11/22/53-Episodes 1-2

Major parts of Dallas were shut down last year for the filming of 11/22/63, and I got excited that this was actually happening after the initial film adaptation of Stephen King's 2011 novel was canceled. Then for some reason it completely left my radar until suddenly I realized the first two episodes of the 8-part series are available. 

While 11/22/63 cannot be judged as a whole until the remaining six episodes are up for viewing (instead of the whole thing being put up at once for binging, Hulu's releasing one episode each week), I will say that, I've thoroughly enjoyed these first two episodes, and I think the format suits the material perfectly. A feature film would have been a disaster, as condensing King's novel to its most primary elements would take away some of the great pleasures of the story.

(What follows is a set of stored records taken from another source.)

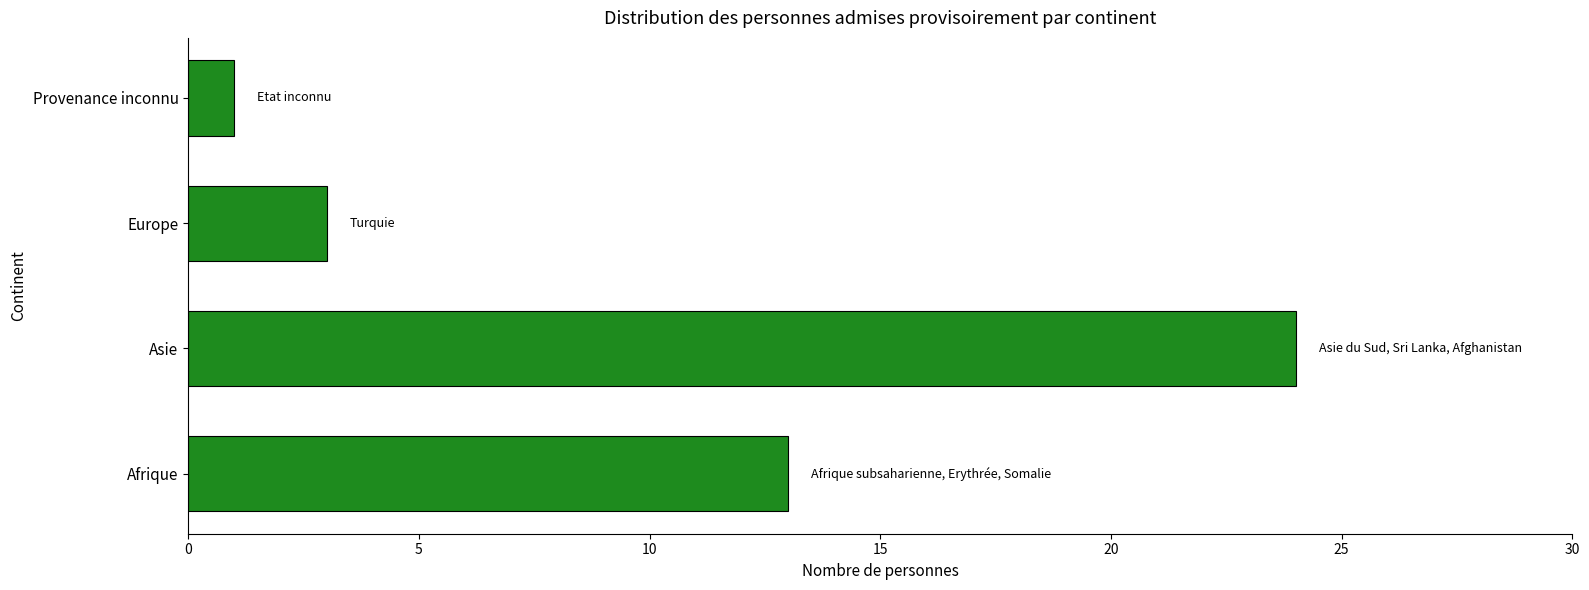

Does the chart contain stacked bars?

No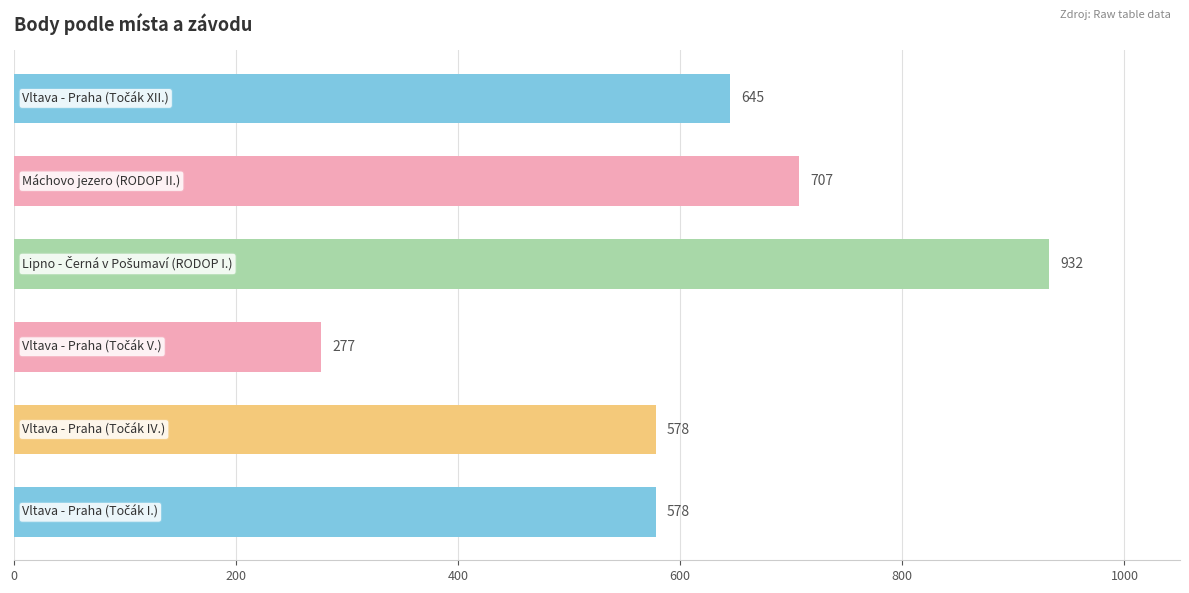

What is the difference between the maximum and minimum values?

655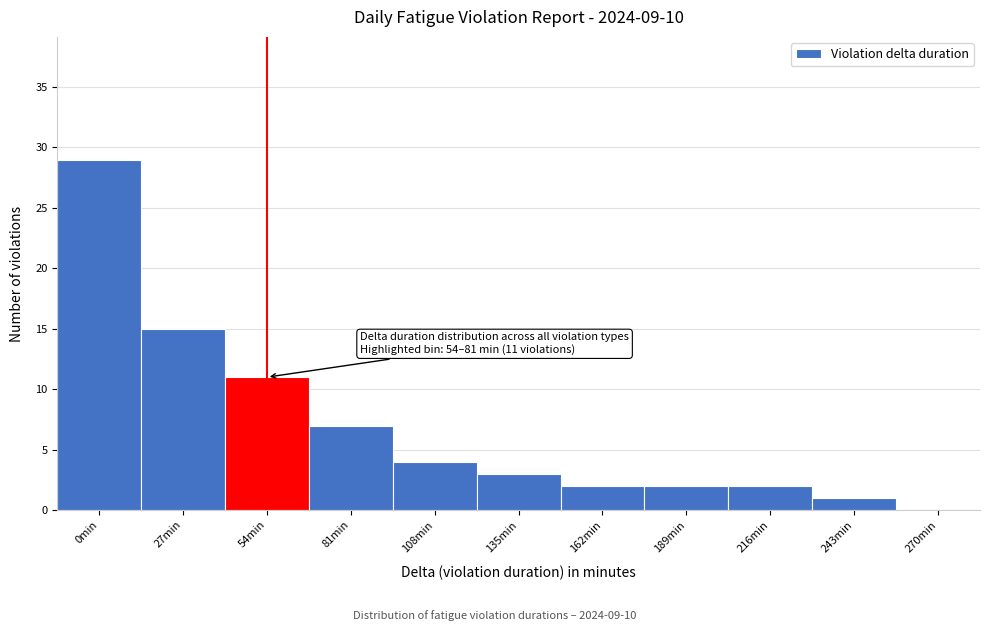

Reading right to left, extract all data points from this chart.

270min=0	243min=1	216min=2	189min=2	162min=2	135min=3	108min=4	81min=7	54min=11	27min=15	0min=29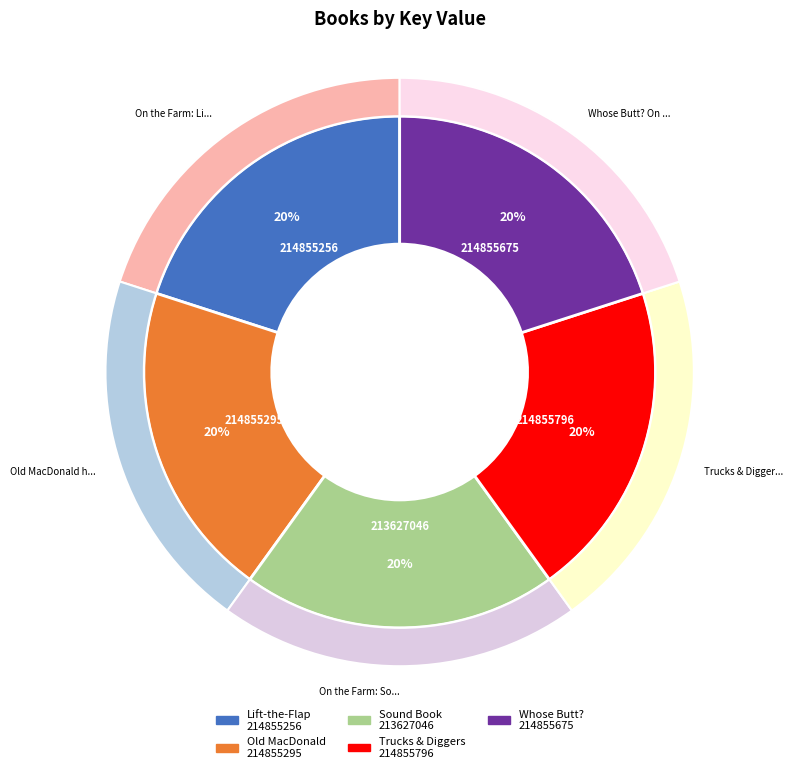

Is there a majority slice in this chart?

No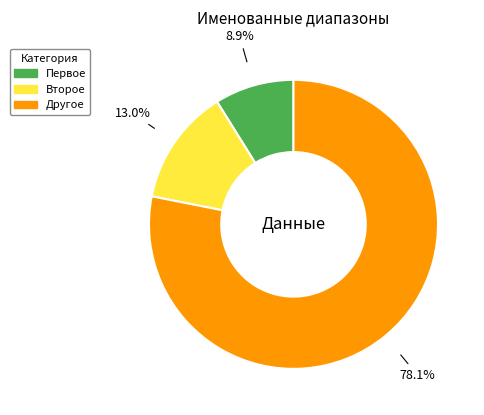

Which slice is the largest?

Другое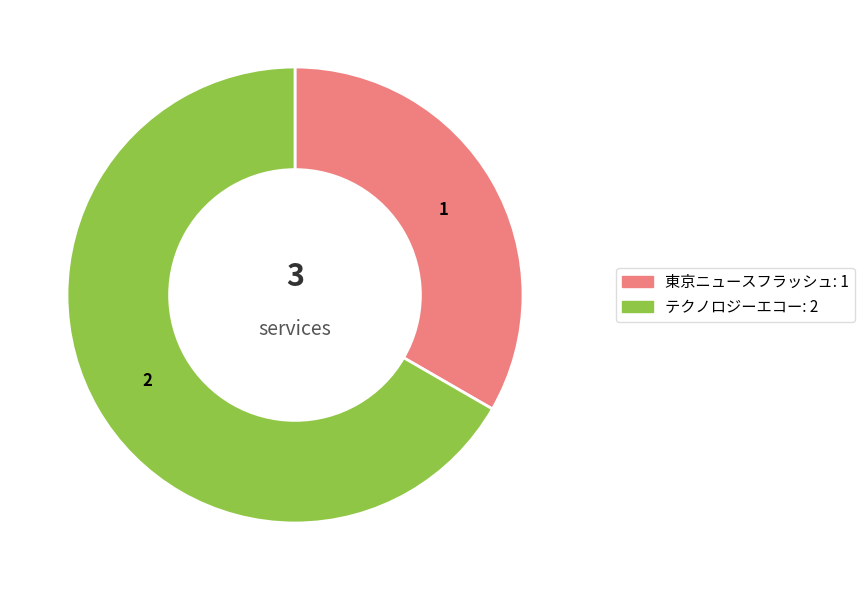

What is the majority slice?

テクノロジーエコー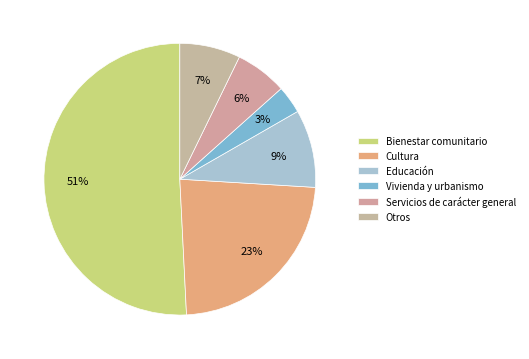

Which slice is the largest?

Bienestar comunitario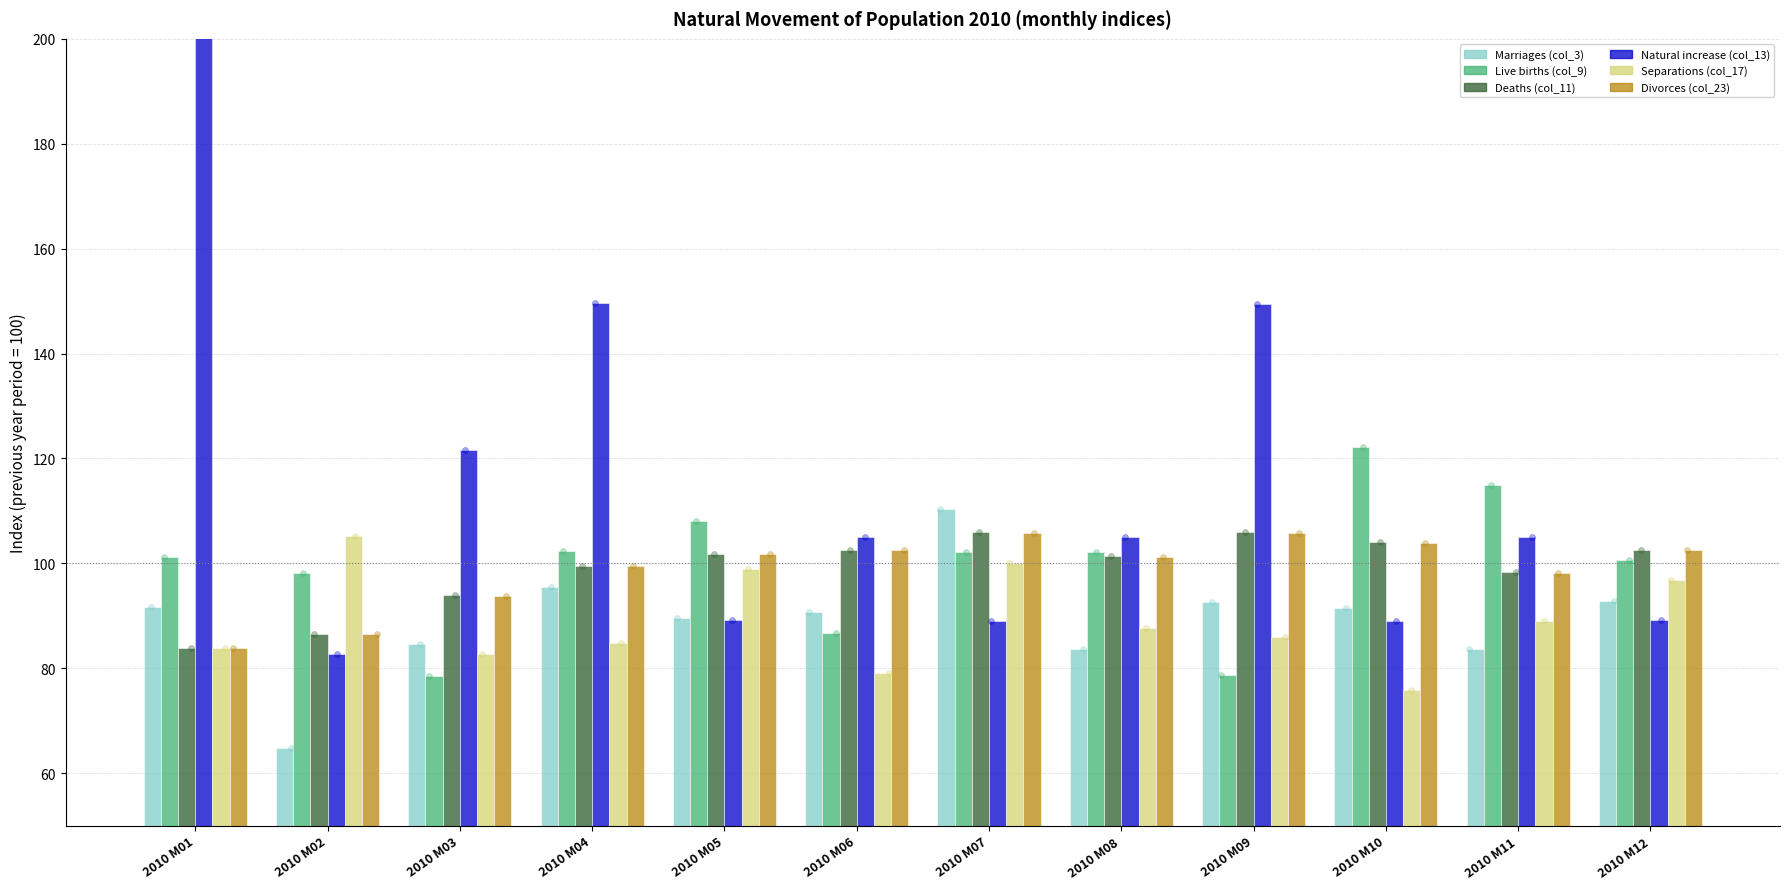

Which series contains the lowest Y value?

Marriages (col_3)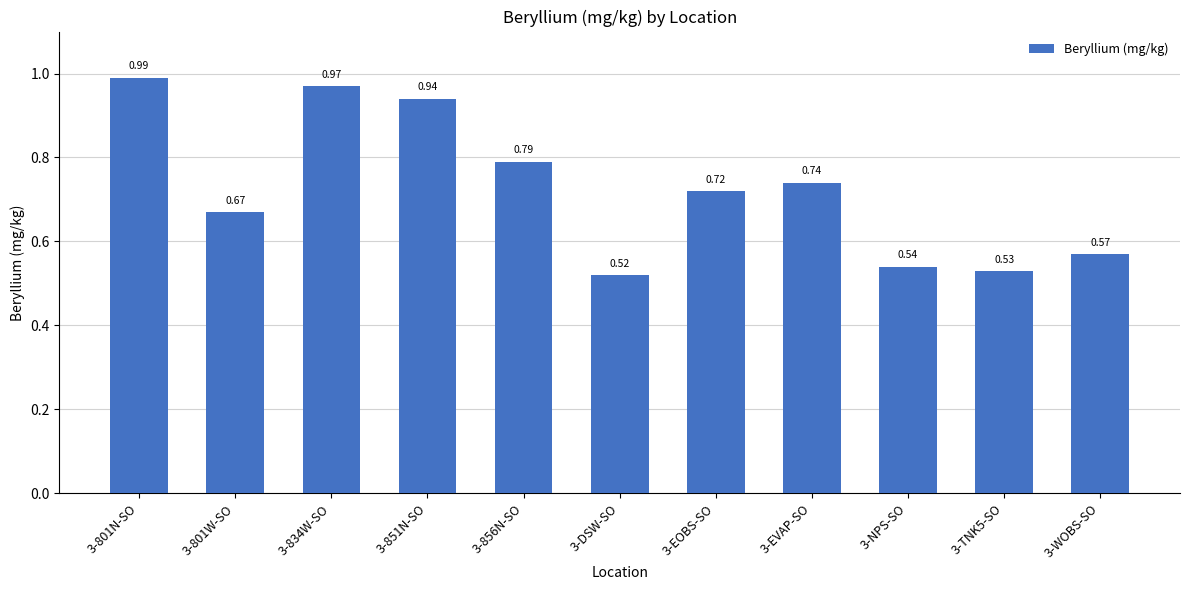

What is the label of the 3rd bar from the right?

3-NPS-SO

What's most interesting about the book is not so much that it's about a man, Jake Epping (James Franco, and before you groan I'll say he's actually really good here: this is the kind of character Franco excels at, an unexceptional everyman, all sense of smug self-satisfaction we tend to associate him with these days stripped away) who goes back in time to prevent the JFK assassination, but that he must go back to 1958 first: three years is a long time to wait, and it allows King slow down and really give the sense of what it might be like for a man to go back in time fifty years, where the only thing he can really do is start a brand new life. 

It also allows him to develop various subplots that seem extraneous but also give the narrative a kind of unhinged freedom. For example, the first episode starts with a old man named Harry who is attempting to get his high school diploma at the school where Epping (James Franco) teaches writing classes. Harry reads a highly succinct and very disturbing account of how his father murdered his mother and sister on Halloween night in 1958. When Epping goes back to 1958, he initially travels to Dallas for some preparatory investigations about an associate of Lee Harvey Oswald, but he runs into trouble and leaves town. He then winds up in the town where Harry grew up and realizes that he can stop his father's killing rampage. This story, which is exciting in its own right, takes up the entire second episode, without any mention of Kennedy or Oswald. 

You might ask what's the point of this, why this time travel world created by King has to begin in 1958 rather than a few years later when it could just cut to the chase and delve into all the geeky JFK stuff? We're not even in the third episode and already we're asking ourselves: what exactly is this story about? Having read the book, I can tell you that it will only wander even further from the initial premise to the point where it really seems that this is several different stories packed in one.

But part of the allure of the show is not the novel premise of a man from the future preventing the JFK assassination, but the idea of someone being thrown into a new world and watching how they remain the person that they were while also creating a new self dictated by the new environment (though the show does have fun with Jake's knowledge of the future: he bets on sporting events to which he already knows the outcome, uses his i-phone with a stupid youtube video to thwart off a thug, and when he tells a man he served in the Korean War, he claims his outfit was 4077 MASH). At the end of the day, this is a character piece, which is why the entire second episode is devoted to Epping carrying out a task that means something to him. 

But it is also based on a King novel, so it has fun with all sorts of strangeness too, like a mysterious man in a yellow suit who keeps appearing before Epping, and the idea of the stubbornness of the past, that it doesn't want to be changed and will throw obstacles in the way to prevent its alteration.

It's fun, just campy enough, as any story of this sort should be, and anchored by a strong character who we don't quite know, but care for nonetheless. We'll learn about him and what he's capable of, just as he will. I'll keep watching.